Male survivors of sexual assault and violence are often misunderstood, particularly queer men. Doug Meyer researched how queer men of different races perceived their experiences of sexual assault. He finds that white queer men and Black queer men understand their sexual assaults differently.
Meyer interviewed sixty queer men in the United States who were survivors of sexual assault. Previous research has shown that emasculation is common among male survivors. By experiencing sexual violence men may feel that their masculinity or “manhood” has been lost or damaged. Meyer asked whether queer men also felt emasculated by sexual assault and whether this differed by race. He finds that white queer men generally understood their assault as emasculating, but such feelings were much more rare among Black queer men.Instead, queer Black men highlighted feelings of loneliness and social isolation following their assault. This social isolation stemmed from a lack of support from family and the broader community, as well as fears that they would not be believed. Further, Black men emphasized fear of police hostility following their assault. Because of racist and/or homophobic experiences, queer Black men lacked resources to heal from sexual trauma and therefore felt alone.
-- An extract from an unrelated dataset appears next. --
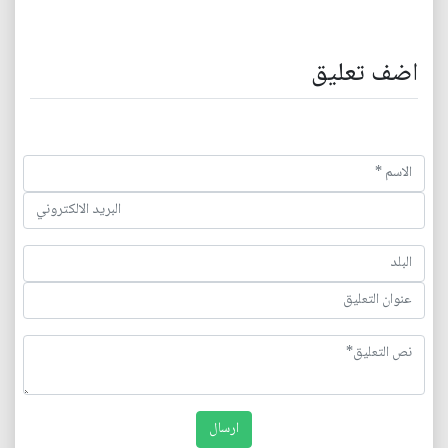
اضف تعليق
David, a young Black gay man, explained his feelings following his assault: “I felt very alone. Like I couldn’t tell anyone, like there was no one I could go to. The police wouldn’t believe me, my family would have asked why I went there. I tell the police, they’re gonna look at it as I’m making trouble – who is going to believe me?”
Because of distinct experiences due to social marginalization and racism, queer Black men do not perceive their assault as a form of emasculation. Contrary to prior research, Meyer found that only white queer men in his study felt emasculated. This study reminds us to reexamine commonly held assumptions about sexual assault and explore how the experiences of survivors differ across multiple identities.